The molecular mechanism underlying endothelial ‘barrier’ phenomenon is not fully understood. Studies on murine melanona and human breast carcinoma suggest that circulating lymphocytes cannot properly interact with endothelial cells of neovessels expressing diminished levels of CD54, CD106, CD62E and some other CAMs (Dirkx et al, 2003; Bouma-ter Steege et al, 2004). In our present study, we were able to detect only CD54 (but not CD106 and CD62E) on prostate blood vessels (Figure 1), whereas percentages of CD54-expressing vessels were significantly higher in carcinoma specimens (in both adenocarcinoma foci and perimalignant benign areas) than in NHPG specimens (Figure 1). Intriguingly, a positive correlation between vascular CD54 and percentage of tissue occupied by leucocyte infiltrate was demonstrated only in benign prostate tissue but not in foci of carcinoma (Table 1), thereby implying that this CAM contributes to extravasation of lymphocyte in tissue not affected by malignant transformation. Physiological significance of increased vascular expression of CD54 in prostate carcinoma specimens is not clear. It is noteworthy that, in murine hepatocellular carcinoma, an increased vascular expression of CD54 and CD106 was also observed despite the fact that these neovessels were found to inhibit extravasation of lymphocytes (Ryschich et al, 2006). The latter study has also demonstrated that impaired interactions between leukcocytes and vascular endothelium in this tumour coincided with elevated expression of immune-suppressive cytokine IL-10 by endothelial cells. In our study, IL-10 was detected in most of adenocarcinoma lesions (Figure 4); however, we were unable to rely IL-10 expression to leucocyte–endothelial interactions, as functional approaches like intravital microscopy cannot be applied to patients. It is tempting to speculate that circulating lymphocytes are entrapped by CD54-expressing tumour neovessels and become exposed to inhibitory cytokines (e.g. IL-10) and other bioactive substances originating in the tumour site (Mantovani et al, 2004).

Figure 4
figure 4

Expression of IL-10 in adenocarcinoma lesions (PAC), adjacent benign tissue (peri-PAC) and specimens of nodular hyperplasia of the prostate gland (NHPG). (A) Typical pattern of IL-10 expression in malignant and benign prostate tissue (magnification × 200). (B) Percentages of IL-10-expressing specimens.

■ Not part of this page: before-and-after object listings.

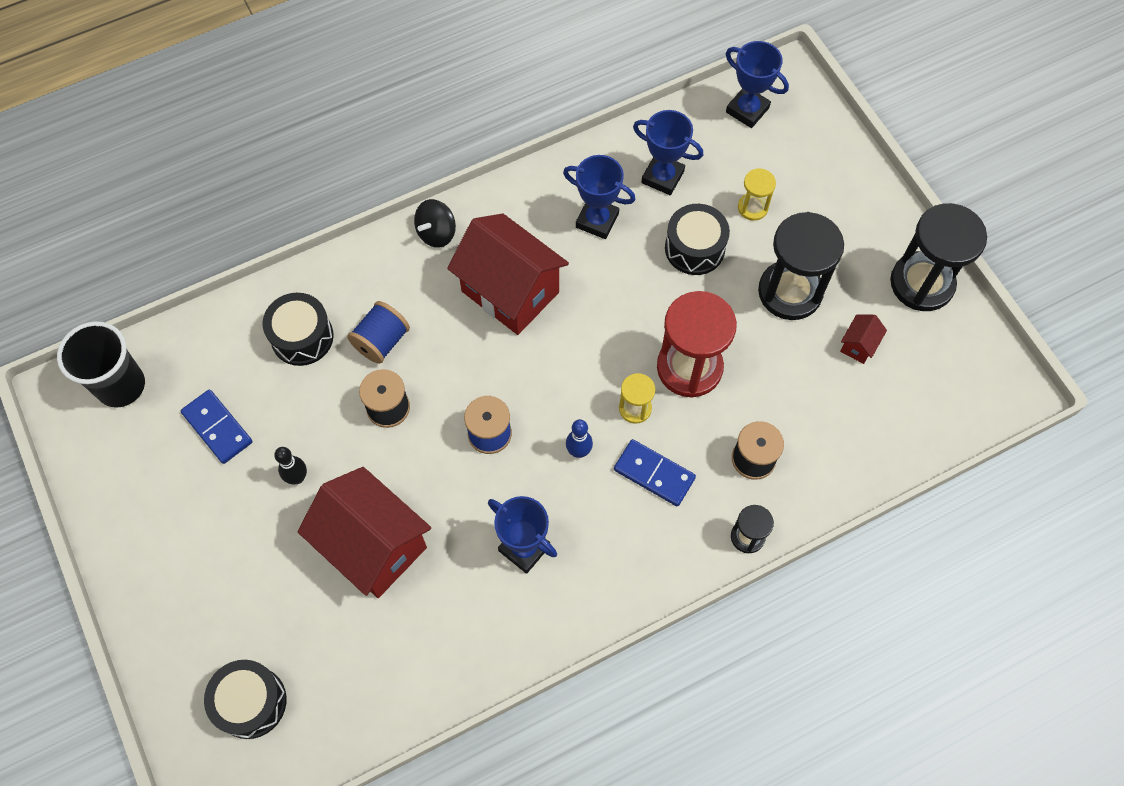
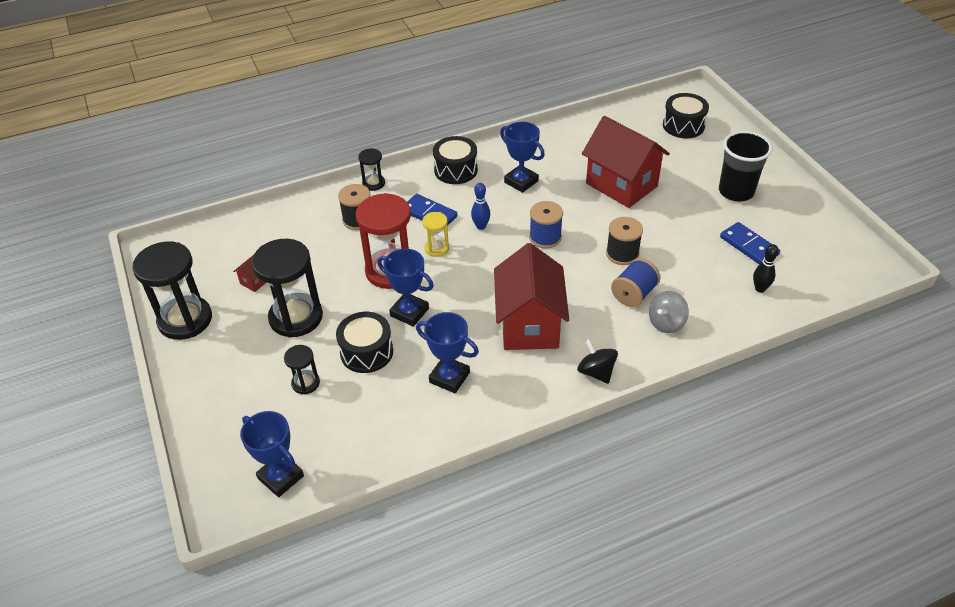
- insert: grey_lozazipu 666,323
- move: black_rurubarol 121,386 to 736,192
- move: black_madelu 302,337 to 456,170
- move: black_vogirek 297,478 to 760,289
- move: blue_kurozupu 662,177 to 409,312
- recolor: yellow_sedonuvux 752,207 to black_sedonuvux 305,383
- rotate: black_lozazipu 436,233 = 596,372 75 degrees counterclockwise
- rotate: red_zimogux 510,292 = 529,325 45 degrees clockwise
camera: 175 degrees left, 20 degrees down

We cannot exclude a possibility that CD54 expressed by prostate neovasculature is also relevant for processes not directly related to leucocyte–endothelial interactions. Recent reports implicate CD54 to cell signaling cascades involving Src and MAP family kinases and cytoskeletal rearrangements (Wang et al, 2003; Kevil et al, 2004; Krunkosky and Jarrett, 2006). Therefore, elevated vascular expression of CD54 could be an integral part of tumour-induced ‘angiogenic switch’ characterised by enhanced proliferation and motility of endothelial cells. Further studies are required to test this assumption.